_SELECTED EXTRACT_:
━━━━━━━━

Why is the recheck under ILOCK_EXCL no longer necessary? It looks like
reclaim decides whether to proceed or not under the ilock and doesn't
acquire the spinlock until it decides to reclaim. Hm?

>  	}
> +	ip->i_flags |= XFS_ISTALE;
> +	spin_unlock(&ip->i_flags_lock);
>  	rcu_read_unlock();
>  
> -	xfs_iflock(ip);
> -	xfs_iflags_set(ip, XFS_ISTALE);
> +	/*
> +	 * If we can't get the flush lock, the inode is already attached.  All
> +	 * we needed to do here is mark the inode stale so buffer IO completion
> +	 * will remove it from the AIL.

━━━━━━━━

_PROVIDED RECORDS_:
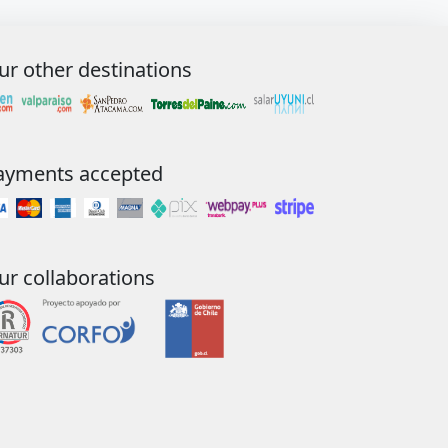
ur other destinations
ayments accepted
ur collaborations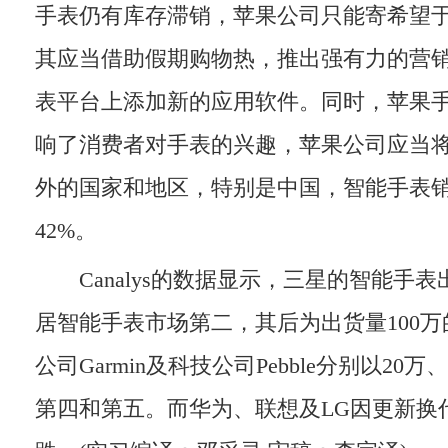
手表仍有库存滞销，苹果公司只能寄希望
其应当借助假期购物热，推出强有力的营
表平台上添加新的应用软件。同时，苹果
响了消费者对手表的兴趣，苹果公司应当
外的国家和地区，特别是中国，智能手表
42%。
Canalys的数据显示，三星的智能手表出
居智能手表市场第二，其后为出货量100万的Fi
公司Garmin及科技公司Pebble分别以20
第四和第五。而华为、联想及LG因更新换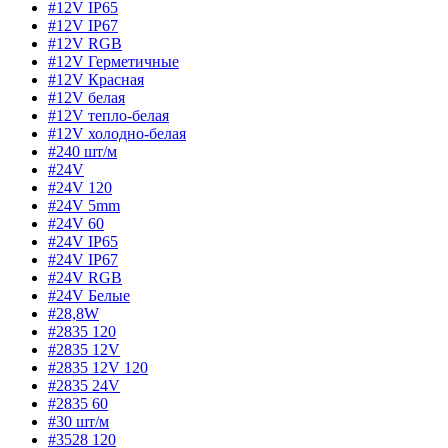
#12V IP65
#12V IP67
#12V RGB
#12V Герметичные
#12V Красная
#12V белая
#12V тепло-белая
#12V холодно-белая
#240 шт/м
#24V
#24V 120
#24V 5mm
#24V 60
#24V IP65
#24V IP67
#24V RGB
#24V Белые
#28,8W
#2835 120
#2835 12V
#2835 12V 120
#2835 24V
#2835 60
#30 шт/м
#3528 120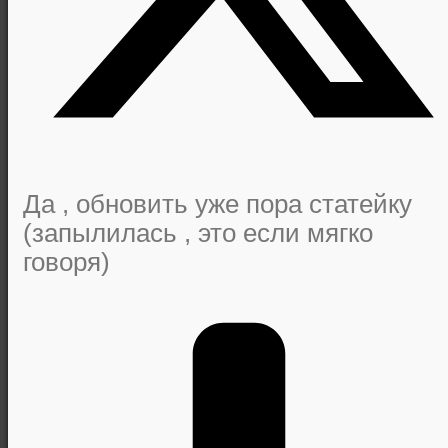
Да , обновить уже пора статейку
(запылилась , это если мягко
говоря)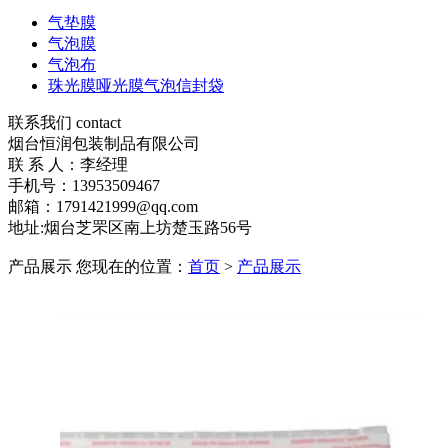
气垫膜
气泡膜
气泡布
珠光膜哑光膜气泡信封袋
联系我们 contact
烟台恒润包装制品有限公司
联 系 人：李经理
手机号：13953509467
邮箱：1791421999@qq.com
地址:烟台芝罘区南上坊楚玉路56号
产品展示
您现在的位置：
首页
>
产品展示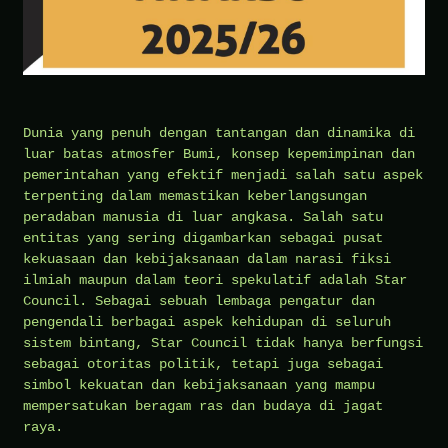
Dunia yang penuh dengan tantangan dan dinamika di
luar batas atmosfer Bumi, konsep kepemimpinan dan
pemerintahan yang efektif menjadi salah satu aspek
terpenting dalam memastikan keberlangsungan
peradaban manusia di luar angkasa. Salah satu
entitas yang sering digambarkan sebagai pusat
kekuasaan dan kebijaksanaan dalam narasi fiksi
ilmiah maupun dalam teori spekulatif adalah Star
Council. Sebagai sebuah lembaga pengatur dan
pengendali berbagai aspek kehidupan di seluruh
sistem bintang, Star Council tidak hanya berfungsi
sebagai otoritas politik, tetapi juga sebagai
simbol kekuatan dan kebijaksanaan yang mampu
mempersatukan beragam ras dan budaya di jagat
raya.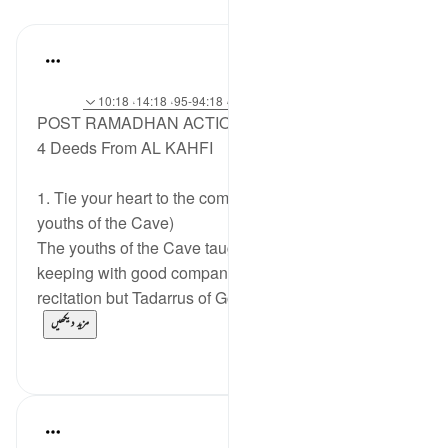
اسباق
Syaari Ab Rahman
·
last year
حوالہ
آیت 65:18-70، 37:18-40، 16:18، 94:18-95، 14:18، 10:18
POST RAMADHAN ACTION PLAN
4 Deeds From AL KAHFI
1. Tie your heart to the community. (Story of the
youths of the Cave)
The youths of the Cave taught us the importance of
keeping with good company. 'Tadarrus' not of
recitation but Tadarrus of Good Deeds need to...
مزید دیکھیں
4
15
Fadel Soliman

━━━━━━━━

_EXERCISE DIRECTIONS_:
Reproduce without changes the portion of the XFS patch discussion above that opens with the words "Why is the recheck" and closes with "to reclaim. Hm?".

_TASK RESULT_:
Why is the recheck under ILOCK_EXCL no longer necessary? It looks like
reclaim decides whether to proceed or not under the ilock and doesn't
acquire the spinlock until it decides to reclaim. Hm?